ATOMS also calculates the change in cross section of the central atom below and above the absorption edge and divides by the unit cell volume. This number, Δμ, multiplied by the sample thickness in cm gives the approximate edge step in a transmission experiment.
The density of the material is also reported. This number assumes that the bulk material will have the same density as the unit cell. It is included as an aid to sample preparation.
Typically, XAFS data is normalized to a single number representing the size of the edge step. While there are compelling reasons to use this simple normalization, it can introduce an important distortion to the amplitude of the χ(k) extracted from the absorption data. This distortion comes from energy response of the bare atom absorption of the central atom. This is poorly approximated away from the edge by a single number. Because this affects the amplitude of χ(k) and not the phase, it can be corrected by including a Debye-Waller factor and a fourth cumulant in the analysis of the data. These two “McMaster corrections” are intended to be additive corrections to any thermal or structural disorder included in the analysis of the XAFS.
ATOMS uses data from McMaster to construct the bare atom absorption for the central atom. ATOMS then regresses a quadratic polynomial in energy to the natural logarithm of the constructed central atom absorption. Because energy and photo-electron wave number are simply related, E is proportional to k², the coefficients of this regression can be related to the XAFS Debye-Waller factor and fourth cumulant. The coefficient of the term linear in energy equals sigma_MM^2 and the coefficient of the quadratic term equals 4/3 * sigma_MM^4. The values of sigma_MM^2 and sigma_MM^4 are written at the top of the output file.

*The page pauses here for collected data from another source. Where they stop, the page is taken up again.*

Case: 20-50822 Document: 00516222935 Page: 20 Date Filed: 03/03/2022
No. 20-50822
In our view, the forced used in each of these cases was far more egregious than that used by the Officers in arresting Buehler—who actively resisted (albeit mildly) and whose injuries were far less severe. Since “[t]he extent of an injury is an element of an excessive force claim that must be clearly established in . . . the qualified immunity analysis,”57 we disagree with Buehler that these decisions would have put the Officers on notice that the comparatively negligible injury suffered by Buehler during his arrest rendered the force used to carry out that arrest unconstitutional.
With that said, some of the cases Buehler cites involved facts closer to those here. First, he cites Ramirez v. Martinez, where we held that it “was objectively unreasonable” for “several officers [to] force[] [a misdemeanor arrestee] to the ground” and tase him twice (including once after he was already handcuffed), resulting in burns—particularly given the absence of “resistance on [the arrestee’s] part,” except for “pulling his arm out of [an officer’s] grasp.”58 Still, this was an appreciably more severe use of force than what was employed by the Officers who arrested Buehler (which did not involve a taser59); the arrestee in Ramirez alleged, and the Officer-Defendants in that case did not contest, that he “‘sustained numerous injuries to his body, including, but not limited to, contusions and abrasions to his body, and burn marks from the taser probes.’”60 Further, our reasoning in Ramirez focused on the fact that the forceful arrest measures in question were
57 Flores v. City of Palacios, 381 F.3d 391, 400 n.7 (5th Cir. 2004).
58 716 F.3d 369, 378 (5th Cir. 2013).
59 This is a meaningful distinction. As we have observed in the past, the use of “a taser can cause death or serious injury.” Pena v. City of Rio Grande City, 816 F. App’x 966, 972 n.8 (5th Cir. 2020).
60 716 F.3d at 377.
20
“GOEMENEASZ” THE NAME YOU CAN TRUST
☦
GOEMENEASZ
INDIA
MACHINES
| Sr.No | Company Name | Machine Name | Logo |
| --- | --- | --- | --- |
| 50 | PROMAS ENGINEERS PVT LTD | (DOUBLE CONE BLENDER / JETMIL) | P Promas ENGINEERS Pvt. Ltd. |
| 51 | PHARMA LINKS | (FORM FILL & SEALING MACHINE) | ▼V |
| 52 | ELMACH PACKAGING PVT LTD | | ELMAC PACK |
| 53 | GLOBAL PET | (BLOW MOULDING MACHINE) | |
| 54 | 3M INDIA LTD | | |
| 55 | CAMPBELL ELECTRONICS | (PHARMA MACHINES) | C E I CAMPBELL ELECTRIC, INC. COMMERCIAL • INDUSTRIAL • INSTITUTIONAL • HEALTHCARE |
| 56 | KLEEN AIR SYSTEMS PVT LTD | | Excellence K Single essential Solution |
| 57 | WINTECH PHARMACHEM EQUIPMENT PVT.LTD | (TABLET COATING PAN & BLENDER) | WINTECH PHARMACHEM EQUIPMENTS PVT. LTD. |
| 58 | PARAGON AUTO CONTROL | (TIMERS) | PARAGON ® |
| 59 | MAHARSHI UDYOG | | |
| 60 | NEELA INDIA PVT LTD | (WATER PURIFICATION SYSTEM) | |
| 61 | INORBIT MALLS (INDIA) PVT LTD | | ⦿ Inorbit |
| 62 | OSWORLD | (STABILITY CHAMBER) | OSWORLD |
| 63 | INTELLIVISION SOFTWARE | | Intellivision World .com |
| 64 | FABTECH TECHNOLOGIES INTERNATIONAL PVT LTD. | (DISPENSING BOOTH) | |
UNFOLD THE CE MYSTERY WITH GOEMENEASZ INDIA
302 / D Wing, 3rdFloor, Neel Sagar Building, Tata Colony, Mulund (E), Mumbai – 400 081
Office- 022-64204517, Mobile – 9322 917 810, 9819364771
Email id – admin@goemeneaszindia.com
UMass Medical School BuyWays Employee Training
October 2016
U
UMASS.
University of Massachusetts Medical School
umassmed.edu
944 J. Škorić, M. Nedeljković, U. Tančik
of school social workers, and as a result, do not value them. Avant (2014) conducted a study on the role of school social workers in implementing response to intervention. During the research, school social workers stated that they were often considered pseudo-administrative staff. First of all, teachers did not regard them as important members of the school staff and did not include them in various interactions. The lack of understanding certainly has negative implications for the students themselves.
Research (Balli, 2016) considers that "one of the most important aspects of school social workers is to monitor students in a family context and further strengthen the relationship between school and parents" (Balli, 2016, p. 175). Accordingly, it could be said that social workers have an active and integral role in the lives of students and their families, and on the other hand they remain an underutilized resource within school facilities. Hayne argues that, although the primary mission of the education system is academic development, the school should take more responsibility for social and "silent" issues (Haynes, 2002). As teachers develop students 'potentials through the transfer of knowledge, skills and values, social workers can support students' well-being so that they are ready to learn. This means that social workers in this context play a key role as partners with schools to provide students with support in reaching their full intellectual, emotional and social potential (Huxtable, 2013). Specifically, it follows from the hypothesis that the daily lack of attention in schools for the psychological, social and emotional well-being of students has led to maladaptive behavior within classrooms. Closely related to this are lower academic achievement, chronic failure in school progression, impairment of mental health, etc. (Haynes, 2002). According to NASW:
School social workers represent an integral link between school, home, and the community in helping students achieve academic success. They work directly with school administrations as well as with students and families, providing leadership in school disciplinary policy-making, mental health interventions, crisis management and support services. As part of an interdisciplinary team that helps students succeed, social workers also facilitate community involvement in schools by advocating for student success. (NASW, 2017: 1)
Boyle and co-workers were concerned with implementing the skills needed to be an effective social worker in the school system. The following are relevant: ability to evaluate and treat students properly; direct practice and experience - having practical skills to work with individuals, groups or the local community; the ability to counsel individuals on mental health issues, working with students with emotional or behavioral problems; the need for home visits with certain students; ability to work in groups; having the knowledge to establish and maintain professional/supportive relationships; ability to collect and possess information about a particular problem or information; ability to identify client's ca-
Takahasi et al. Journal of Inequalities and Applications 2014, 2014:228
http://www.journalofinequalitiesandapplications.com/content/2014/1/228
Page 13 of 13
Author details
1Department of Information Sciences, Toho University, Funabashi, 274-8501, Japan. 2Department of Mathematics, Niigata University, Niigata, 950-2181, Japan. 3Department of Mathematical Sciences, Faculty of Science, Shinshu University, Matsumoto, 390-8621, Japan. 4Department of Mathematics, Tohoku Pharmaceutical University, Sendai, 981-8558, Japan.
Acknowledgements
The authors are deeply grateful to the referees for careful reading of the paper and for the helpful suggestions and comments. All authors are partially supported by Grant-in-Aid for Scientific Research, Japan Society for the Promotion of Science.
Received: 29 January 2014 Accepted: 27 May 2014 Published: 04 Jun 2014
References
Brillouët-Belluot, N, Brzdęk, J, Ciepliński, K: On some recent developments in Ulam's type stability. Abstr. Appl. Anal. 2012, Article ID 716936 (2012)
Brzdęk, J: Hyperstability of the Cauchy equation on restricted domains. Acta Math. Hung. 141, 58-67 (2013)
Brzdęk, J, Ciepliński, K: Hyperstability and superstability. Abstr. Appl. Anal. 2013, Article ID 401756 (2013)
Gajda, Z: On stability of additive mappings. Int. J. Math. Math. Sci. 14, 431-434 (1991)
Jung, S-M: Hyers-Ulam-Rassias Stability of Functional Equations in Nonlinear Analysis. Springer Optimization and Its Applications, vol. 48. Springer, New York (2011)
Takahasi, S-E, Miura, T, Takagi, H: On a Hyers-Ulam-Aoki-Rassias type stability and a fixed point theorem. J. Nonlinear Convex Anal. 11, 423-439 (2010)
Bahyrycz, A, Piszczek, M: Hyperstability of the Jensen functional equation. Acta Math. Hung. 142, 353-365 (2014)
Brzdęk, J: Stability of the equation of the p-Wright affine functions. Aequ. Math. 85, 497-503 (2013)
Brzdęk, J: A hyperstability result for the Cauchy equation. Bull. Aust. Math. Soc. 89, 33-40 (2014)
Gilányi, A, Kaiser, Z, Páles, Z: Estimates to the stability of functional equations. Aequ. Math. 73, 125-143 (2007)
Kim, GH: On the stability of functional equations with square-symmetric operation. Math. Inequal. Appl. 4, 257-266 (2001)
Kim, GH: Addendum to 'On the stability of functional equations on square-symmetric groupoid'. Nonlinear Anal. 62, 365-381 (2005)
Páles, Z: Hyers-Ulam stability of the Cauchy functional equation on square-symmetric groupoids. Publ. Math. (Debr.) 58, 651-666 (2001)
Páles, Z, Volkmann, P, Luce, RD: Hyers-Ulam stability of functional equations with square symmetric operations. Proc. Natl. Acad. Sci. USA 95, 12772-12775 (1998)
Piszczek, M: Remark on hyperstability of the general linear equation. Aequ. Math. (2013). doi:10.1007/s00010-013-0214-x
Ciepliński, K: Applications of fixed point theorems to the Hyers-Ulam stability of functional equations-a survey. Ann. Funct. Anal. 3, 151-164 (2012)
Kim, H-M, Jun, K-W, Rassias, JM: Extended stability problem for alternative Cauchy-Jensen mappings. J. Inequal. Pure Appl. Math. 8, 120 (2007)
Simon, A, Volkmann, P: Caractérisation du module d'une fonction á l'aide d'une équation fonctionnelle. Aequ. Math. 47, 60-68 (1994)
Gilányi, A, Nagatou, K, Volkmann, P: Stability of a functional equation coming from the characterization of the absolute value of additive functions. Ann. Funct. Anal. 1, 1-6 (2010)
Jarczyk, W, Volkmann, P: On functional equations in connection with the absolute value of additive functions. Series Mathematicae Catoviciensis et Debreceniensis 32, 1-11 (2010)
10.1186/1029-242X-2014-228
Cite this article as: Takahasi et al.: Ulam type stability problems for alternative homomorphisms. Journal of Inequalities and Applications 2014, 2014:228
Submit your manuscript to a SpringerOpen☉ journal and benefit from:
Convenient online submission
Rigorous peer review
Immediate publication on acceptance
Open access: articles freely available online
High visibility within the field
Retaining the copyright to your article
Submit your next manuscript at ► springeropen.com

The response of the I₀ chamber varies with energy during an XAFS experiment. In a fluorescence experiment, the absorption signal is obtained by normalizing the If signal by the I₀ signal. There is no energy response in the If signal since all atoms fluoresce at set energies. The energy response of I₀ is ignored by this normalization. At low energies this can be a significant effect. Like the McMaster correction, this effect attenuates the amplitude of χ(k) and is is well approximated by an additional Debye-Waller factor and fourth cumulant.
ATOMS uses the values of the nitrogen, argon and krypton keywords in atoms.inp to determine the content of the I₀ chamber by pressure. It assumes that the remainder of the chamber is filled with helium. It then uses McMaster's data to construct the energy response of the chamber and regresses a polynomial to it in the manner described above. sigma_I0^2 and are also written at the top of the output file and intended as additive corrections in the analysis.
If the thickness of a sample is large compared to absorption length of the sample and the absorbing atom is sufficiently concentrated in the sample, then the amplitude of the χ(k) extracted from the data taken on it in fluorescence will be distorted by self-absorption effects in a way that is easily estimated. The absorption depth of the material might vary significantly through the absorption edge and the XAFS wiggles. The correction for this effect is well approximated as
1 + mu_abs / (mu_background+mu_fluor)
where μbackground is the absorption of the non-resonant atoms in the material and μfluo is the total absorption of the material at the fluorescent energy of the absorbing atom. ATOMS constructs this function using the McMaster tables then regresses a polynomial to it in the manner described above. sigma_self^2 and sigma_self^4 are written at the top of the output file and intended as additive corrections in the analysis. Because the size of the edge step is affected by self-absorption, the amplitude of χ(k) is attenuated when normalized to the edge step. Since the amplitude is a measure of S²₀, this is an important effect. The number reported in feff.inp as the amplitude factor is intended to be a multiplicative correction to the data or to the measured S²₀.